§ **Butir Tugas 1**: Tuliskan kembali bagian teks tentang penonaktifan pegawai KPK, mulai dari "Tindakan dan keputusan" dan berlanjut terus sampai "dasar penonaktifan pegawai.", tanpa mengubah satu kata pun.
§ **Butir Tugas 2**: Tentukan apakah setiap pernyataan berikut sesuai dengan teks tentang penonaktifan pegawai KPK, lalu jawab ya atau tidak disertai kutipan persis dari teks yang menjadi penentunya: (a) penonaktifan para pegawai tertuang dalam Surat Keputusan Pimpinan KPK Nomor 652 Tahun 2021; (b) menurut Kurnia, TWK diatur dalam UU 19 tahun 2019; (c) jumlah pegawai yang dinonaktifkan adalah 57 orang.

Dengan terbitnya Surat Keputusan penonaktifan 75 pegawai yang tak lulus tes wawasan kebangsaan (TWK), Kurnia menilai misi utama pimpinan KPK yang dikomandoi Firli Bahuri, untuk menyingkirkan pegawai kritis dan berintegritas telah berhasil.

“Setelah mengobrak-abrik KPK dengan berbagai kebijakan kontroversi, akhirnya misi utama pimpinan KPK berhasil, yakni menyingkirkan puluhan pegawai KPK yang selama ini dikenal berintegritas dan memiliki rekam jejak panjang selama bekerja di institusi antirasuah itu,” kata Kurnia.

Tindakan dan keputusan pimpinan KPK telah melanggar hukum. Sebab, kata Kurnia, melandaskan hasil TWK yang hingga kini masih menjadi perdebatan sebagai dasar penonaktifan pegawai.

“Padahal TWK sendiri sama sekali tidak diatur dalam UU 19 tahun 2019, PP 41 tahun 2020, dan bertolak belakang dengan perintah putusan Mahkamah Konstitusi,” ujar Kurnia.

Penonaktifan 75 pegawai KPK tertuang dalam Surat Keputusan (SK) Pimpinan KPK Nomor 652 Tahun 2021. SK tertanggal 7 Mei tersebut ditandatangi oleh Ketua KPK Firli Bahuri.

§ **Baris Data**:
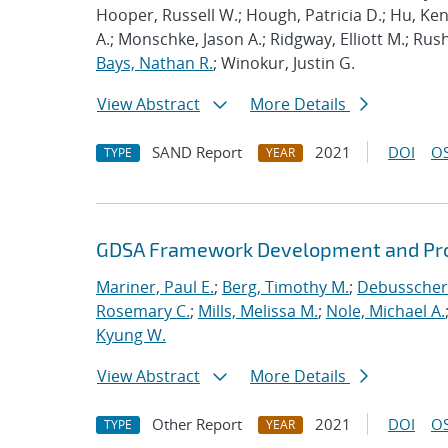
Hooper, Russell W.; Hough, Patricia D.; Hu, K
A.; Monschke, Jason A.; Ridgway, Elliott M.; Rus
Bays, Nathan R.
; Winokur, Justin G.
View Abstract
More Details
SAND Report
2021
DOI
OS
TYPE
YEAR
GDSA Framework Development and Pro
Mariner, Paul E.
;
Berg, Timothy M.
;
Debusschere
Rosemary C.
;
Mills, Melissa M.
;
Nole, Michael A.
Kyung W.
View Abstract
More Details
Other Report
2021
DOI
OS
TYPE
YEAR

§ **Hasil Latihan 1**:
Tindakan dan keputusan pimpinan KPK telah melanggar hukum. Sebab, kata Kurnia, melandaskan hasil TWK yang hingga kini masih menjadi perdebatan sebagai dasar penonaktifan pegawai.

§ **Hasil Latihan 2**:
(a) Ya: "Penonaktifan 75 pegawai KPK tertuang dalam Surat Keputusan (SK) Pimpinan KPK Nomor 652 Tahun 2021."
(b) Tidak: "Padahal TWK sendiri sama sekali tidak diatur dalam UU 19 tahun 2019"
(c) Tidak: "Surat Keputusan penonaktifan 75 pegawai yang tak lulus tes wawasan kebangsaan (TWK)"